I'm very fond of the Moosewood Restaurant's Low Fat Favorites. It's emphasis is on low fat cooking which some of the other Moosewood's are not. There are a ton of high fiber low fat vegi recipes that are not annoying to make. I like also Vegetarian Cooking for Everyone by Deborah Madison, although the recipes can be higher fat, I can usually adjust for lower fat. I found the 1001 Lowfat Vegi recipes far less successful since they seem to want a lot of fake ingredients which I think just don't taste good. Green's cookbook has good recipes but halfway through some of the recipes you figure out that you are making homemade tortillas and as delicious as they are, it's not worth the time in my opinion... And they are often fairly high fat.
I've been eyeing the Millenium Cookbook which actually would be good, since the restaurant is so great, but might include a lot of not readily available ingredients and difficult techniques.
Any of the Moosewood cookbooks are excellent.
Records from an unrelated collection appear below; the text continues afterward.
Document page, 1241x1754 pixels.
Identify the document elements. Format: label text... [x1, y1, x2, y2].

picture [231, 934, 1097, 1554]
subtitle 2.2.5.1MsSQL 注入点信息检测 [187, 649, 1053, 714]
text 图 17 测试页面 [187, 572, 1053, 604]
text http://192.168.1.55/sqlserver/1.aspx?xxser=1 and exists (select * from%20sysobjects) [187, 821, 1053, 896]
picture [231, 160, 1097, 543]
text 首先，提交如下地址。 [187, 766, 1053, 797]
The first cookbook now includes more lowfat options and is still easy to use (no mortar and pestle stuff). My favorite is probably Sundays at Moosewood, which is all different ethnic foods, including several Asian countries represented (for greens recipes). Moosewood fits the bill best for what you are asking for.
Feeding the Whole Family is a great vegetarian cookbook with good ideas for making food appealing to children, packing lunchboxes, etc. It's by Cynthia Lair; there's a website for ordering called www.feedingfamily.com
I have a ton of vegetarian cookbooks, and here are some of my favorites: Vegetarian Planet, Didi Emmons; The Millennium Cookbook, Eric Tucker (one of the fancier ones); Vegetarian Cooking for Everyone, Deborah Madison (has complicated AND simple); Eat More Weigh Less, Dean Ornish; Verdura, Viana La Place (not veg specifically,but mostly); Vegetable Heaven, Mollie Katzen; Recipes for an Ecological Kitchen, Lorna Sass. Also, I would recommend either subscribing to Vegetarian Times, or getting any of their recipe compendium books. They tend to be nice and simple.
Deborah Madison's books are great. The Savory Way is a little shmancier than Vegetarian Cooking for Everyone, but they are both wonderful.